### Page extract

The end is near for the Minnesota Sinfonia.

After 36 years, the Twin Cities' third most popular professional orchestra will be closing up shop in January 2025. Known for its "Music in the Schools" program for K-12 students in Minneapolis and St. Paul, the orchestra also performs public concerts free of charge, most visibly on summer evenings in area parks.

Unlike its considerably bigger-budget colleagues, the Minnesota Orchestra and the St. Paul Chamber Orchestra, the Sinfonia always has had one "face of the franchise" — founder, artistic director and conductor Jay Fishman.

Now 76, Fishman recently broached the subject of retirement with the Sinfonia's board, and, after discussions with a consultant about various options, the decision was made to discontinue operations. The orchestra will continue performing and educational programming through 2024, concluding with a series of farewell concerts next fall.

Over tea at his St. Louis Park home, Fishman said that if his job only included making music, he'd love to continue.

"I do tremendous amounts of stuff outside the music," he said. "And that's what's worn me out."

The Sinfonia is a small operation with most of the fundraising, administration and maintenance of the orchestra's music library falling to Fishman.

### The data

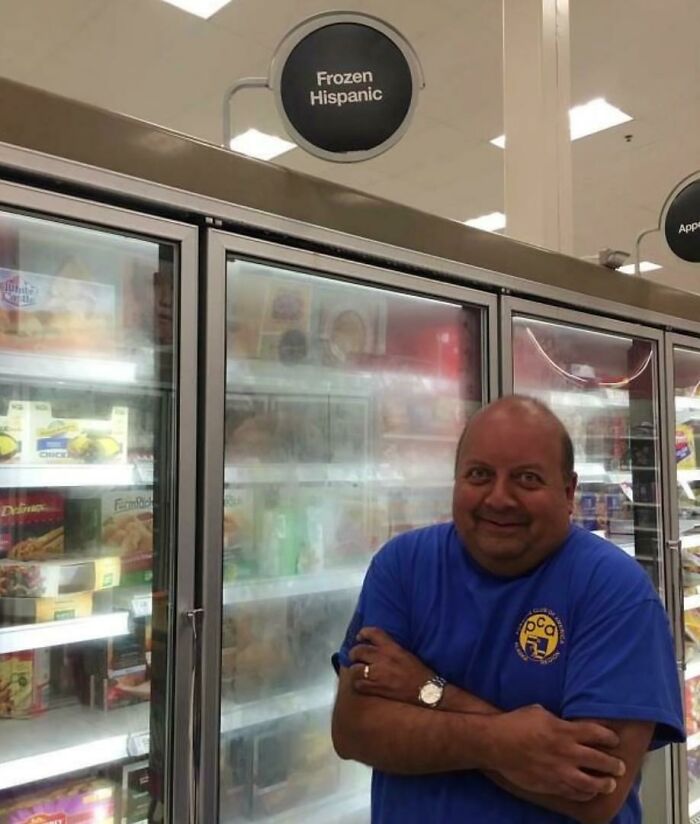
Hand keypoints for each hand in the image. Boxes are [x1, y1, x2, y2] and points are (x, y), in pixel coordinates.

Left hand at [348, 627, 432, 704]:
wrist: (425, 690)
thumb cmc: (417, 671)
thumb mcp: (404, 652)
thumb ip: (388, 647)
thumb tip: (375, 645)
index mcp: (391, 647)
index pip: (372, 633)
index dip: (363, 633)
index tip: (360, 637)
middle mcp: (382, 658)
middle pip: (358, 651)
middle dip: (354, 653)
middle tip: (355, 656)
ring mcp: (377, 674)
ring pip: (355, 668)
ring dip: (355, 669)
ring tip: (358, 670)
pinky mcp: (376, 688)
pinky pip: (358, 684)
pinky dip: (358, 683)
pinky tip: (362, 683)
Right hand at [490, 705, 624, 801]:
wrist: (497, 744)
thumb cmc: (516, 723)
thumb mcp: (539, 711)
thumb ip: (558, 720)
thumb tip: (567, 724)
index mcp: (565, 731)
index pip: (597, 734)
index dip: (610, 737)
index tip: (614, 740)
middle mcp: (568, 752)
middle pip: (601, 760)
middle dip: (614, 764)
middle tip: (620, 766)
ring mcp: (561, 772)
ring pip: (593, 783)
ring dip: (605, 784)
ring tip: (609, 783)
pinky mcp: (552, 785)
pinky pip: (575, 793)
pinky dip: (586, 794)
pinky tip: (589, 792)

---

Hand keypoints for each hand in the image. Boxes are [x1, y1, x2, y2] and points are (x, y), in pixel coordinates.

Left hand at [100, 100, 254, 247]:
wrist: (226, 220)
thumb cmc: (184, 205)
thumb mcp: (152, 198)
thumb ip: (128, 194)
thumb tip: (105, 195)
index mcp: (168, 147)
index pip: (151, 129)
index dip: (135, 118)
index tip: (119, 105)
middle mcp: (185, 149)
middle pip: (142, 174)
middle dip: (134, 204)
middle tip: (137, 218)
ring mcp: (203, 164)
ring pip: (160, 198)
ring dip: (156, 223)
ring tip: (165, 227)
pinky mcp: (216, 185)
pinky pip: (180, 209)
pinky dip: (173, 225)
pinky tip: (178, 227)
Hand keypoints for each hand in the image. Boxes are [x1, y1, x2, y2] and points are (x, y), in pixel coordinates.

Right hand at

---

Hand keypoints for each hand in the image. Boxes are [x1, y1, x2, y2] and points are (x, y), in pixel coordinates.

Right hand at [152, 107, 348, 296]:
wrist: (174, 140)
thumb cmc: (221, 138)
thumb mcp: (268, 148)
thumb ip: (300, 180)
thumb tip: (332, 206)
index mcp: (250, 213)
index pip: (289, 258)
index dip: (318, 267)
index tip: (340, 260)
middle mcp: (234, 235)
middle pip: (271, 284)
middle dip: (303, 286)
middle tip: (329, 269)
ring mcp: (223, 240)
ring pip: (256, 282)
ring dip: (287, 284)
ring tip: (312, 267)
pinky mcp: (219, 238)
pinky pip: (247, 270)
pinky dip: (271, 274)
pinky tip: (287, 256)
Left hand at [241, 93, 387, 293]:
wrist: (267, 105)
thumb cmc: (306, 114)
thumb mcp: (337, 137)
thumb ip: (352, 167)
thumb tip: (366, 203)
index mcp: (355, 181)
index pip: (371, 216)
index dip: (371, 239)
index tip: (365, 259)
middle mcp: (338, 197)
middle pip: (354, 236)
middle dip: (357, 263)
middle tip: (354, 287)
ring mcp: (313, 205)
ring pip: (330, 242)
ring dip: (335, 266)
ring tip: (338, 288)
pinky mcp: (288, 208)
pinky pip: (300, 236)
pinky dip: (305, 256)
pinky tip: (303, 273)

### Required tasks
1. In the Minnesota Sinfonia article, when will the orchestra close?
2. Retype the part of the Minnesota Sinfonia article between "After 36 years, the" and "concerts next fall.", inclusive.
The records have nothing to do with the Minnesota Sinfonia article.

### Task solutions
1. In January 2025.

2.
After 36 years, the Twin Cities' third most popular professional orchestra will be closing up shop in January 2025. Known for its "Music in the Schools" program for K-12 students in Minneapolis and St. Paul, the orchestra also performs public concerts free of charge, most visibly on summer evenings in area parks.

Unlike its considerably bigger-budget colleagues, the Minnesota Orchestra and the St. Paul Chamber Orchestra, the Sinfonia always has had one "face of the franchise" — founder, artistic director and conductor Jay Fishman.

Now 76, Fishman recently broached the subject of retirement with the Sinfonia's board, and, after discussions with a consultant about various options, the decision was made to discontinue operations. The orchestra will continue performing and educational programming through 2024, concluding with a series of farewell concerts next fall.